No complexo ambiente do comércio exterior brasileiro em 2026, a conformidade aduaneira é a única garantia de sustentabilidade para as empresas. O Auto de Infração é o instrumento jurídico e administrativo utilizado pelos Auditores Fiscais da Receita Federal para formalizar a exigência de tributos não pagos ou a aplicação de multas por descumprimento da legislação. Diferente de uma simples exigência fiscal, que visa apenas sanar uma dúvida, o auto de infração representa a conclusão do fisco de que houve uma irregularidade. Portanto, entender o que é este documento e como ele afeta o seu negócio é vital para evitar prejuízos financeiros massivos e a perda de credibilidade no mercado.
A Estrutura e os Elementos do Auto de Infração
Para começar, é fundamental destacar que o auto de infração não é uma punição arbitrária, mas sim um documento técnico fundamentado.

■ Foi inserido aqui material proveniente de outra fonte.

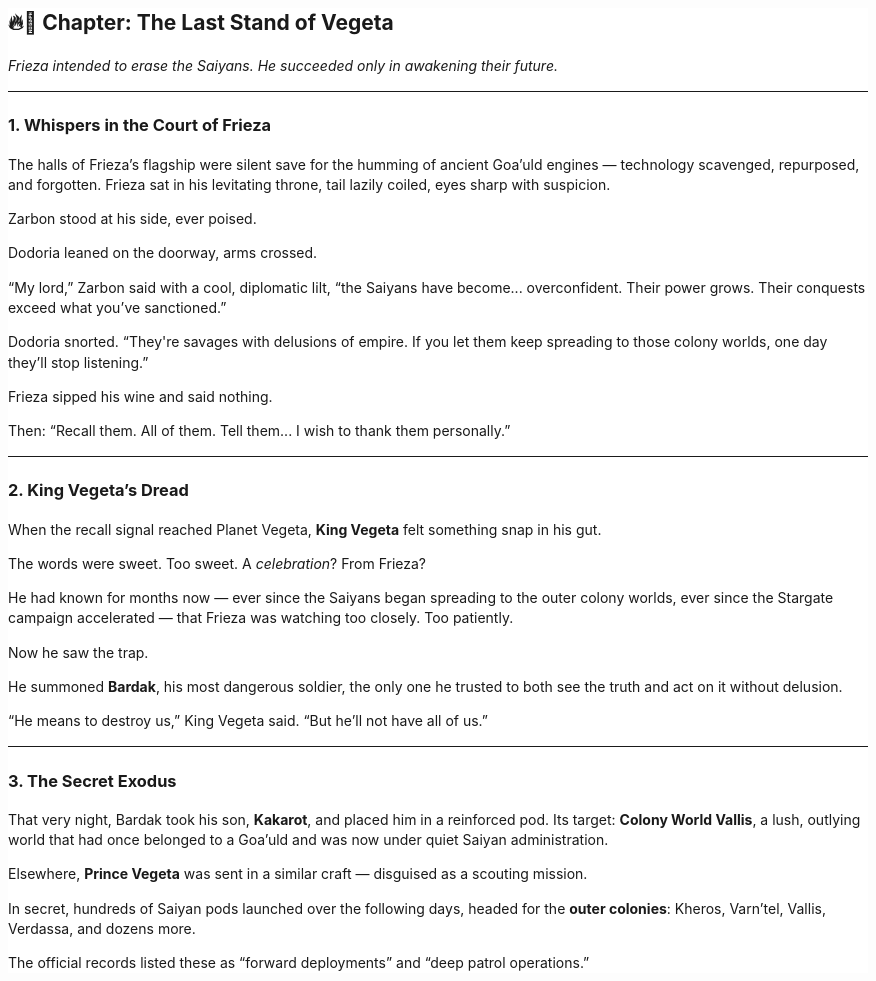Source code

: 
## 🔥🌌 **Chapter: The Last Stand of Vegeta**

_Frieza intended to erase the Saiyans. He succeeded only in awakening their future._

---

### **1. Whispers in the Court of Frieza**

The halls of Frieza’s flagship were silent save for the humming of ancient Goa’uld engines — technology scavenged, repurposed, and forgotten. Frieza sat in his levitating throne, tail lazily coiled, eyes sharp with suspicion.

Zarbon stood at his side, ever poised.

Dodoria leaned on the doorway, arms crossed.

“My lord,” Zarbon said with a cool, diplomatic lilt, “the Saiyans have become... overconfident. Their power grows. Their conquests exceed what you’ve sanctioned.”

Dodoria snorted. “They're savages with delusions of empire. If you let them keep spreading to those colony worlds, one day they’ll stop listening.”

Frieza sipped his wine and said nothing.

Then: “Recall them. All of them. Tell them... I wish to thank them personally.”

---

### **2. King Vegeta’s Dread**

When the recall signal reached Planet Vegeta, **King Vegeta** felt something snap in his gut.

The words were sweet. Too sweet. A _celebration_? From Frieza?

He had known for months now — ever since the Saiyans began spreading to the outer colony worlds, ever since the Stargate campaign accelerated — that Frieza was watching too closely. Too patiently.

Now he saw the trap.

He summoned **Bardak**, his most dangerous soldier, the only one he trusted to both see the truth and act on it without delusion.

“He means to destroy us,” King Vegeta said. “But he’ll not have all of us.”

---

### **3. The Secret Exodus**

That very night, Bardak took his son, **Kakarot**, and placed him in a reinforced pod. Its target: **Colony World Vallis**, a lush, outlying world that had once belonged to a Goa’uld and was now under quiet Saiyan administration.

Elsewhere, **Prince Vegeta** was sent in a similar craft — disguised as a scouting mission.

In secret, hundreds of Saiyan pods launched over the following days, headed for the **outer colonies**: Kheros, Varn’tel, Vallis, Verdassa, and dozens more.

The official records listed these as “forward deployments” and “deep patrol operations.”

Além disso, ele deve conter obrigatoriamente a descrição clara dos fatos, a base legal que justifica a penalidade e o cálculo exato dos tributos e multas aplicados. Consequentemente, ao receber este documento, o contribuinte é notificado oficialmente para realizar o pagamento ou apresentar uma defesa administrativa. Certamente, em 2026, a emissão desses documentos ocorre majoritariamente de forma digital através do portal e-CAC, integrando dados de diversas fontes governamentais.
Nesse sentido, o processo de lavratura de um auto de infração costuma ser o resultado final de um procedimento de fiscalização ou de uma auditoria de revisão aduaneira. Por outro lado, o impacto de um auto de infração vai muito além do valor financeiro das multas. De acordo com as normas vigentes, a recorrência em infrações graves pode levar à suspensão da habilitação no RADAR ou até mesmo ao impedimento de operar no comércio exterior. Assim, o auto de infração é o sinal de alerta máximo para o departamento de compliance da empresa.
Principais Motivos e Tipos de Penalidades
Dessa forma, é importante conhecer os gatilhos que levam à emissão de um auto de infração para atuar de forma preventiva. Além do mais, a tabela abaixo organiza as principais ocorrências e as consequências diretas para o operador:
| Motivo da Infração | Descrição Técnica | Penalidade Comum |
| Erro de Classificação (NCM) | Uso de código incorreto para reduzir impostos. | Multa de 1% a 75% sobre o valor e ajuste tributário. |
| Subfaturamento | Declaração de valor aduaneiro abaixo do real. | Multa de 100% sobre a diferença e risco de perdimento. |
| Interposição Fraudulenta | Ocultação do real adquirente da carga. | Pena de perdimento da mercadoria e multas pesadas. |
| Falsidade de Origem | Uso de certificados falsos para isenção. | Multa de 1% do valor aduaneiro e perda do benefício. |
| Descumprimento de Prazos | Falta de retorno de regimes especiais (Drawback). | Exigência integral dos tributos suspensos com juros. |
Portanto, ao identificar uma irregularidade, o fiscal encerra a fase de auditoria e inicia o contencioso administrativo. Em primeiro lugar, o contribuinte tem o direito constitucional à ampla defesa e ao contraditório. Além disso, o prazo para apresentar a impugnação é geralmente de 30 dias a partir da ciência da notificação. Consequentemente, a qualidade técnica da defesa apresentada é o que determinará se a cobrança será mantida ou cancelada pelas instâncias superiores, como as Delegacias de Julgamento (DRJ) ou o CARF.
Estratégias de Prevenção e Gestão de Risco
Finalmente, vale ressaltar que a melhor defesa contra um auto de infração é o compliance preventivo. Por fim, em 2026, a inteligência artificial da Receita Federal identifica discrepâncias em milissegundos, tornando as auditorias muito mais cirúrgicas. Assim, a excelência operacional é alcançada quando a empresa investe em tecnologia de auditoria interna e na capacitação constante de sua equipe. Portanto, dominar o entendimento sobre o Auto de Infração permite que o gestor proteja o patrimônio da empresa e garanta a fluidez das suas operações globais.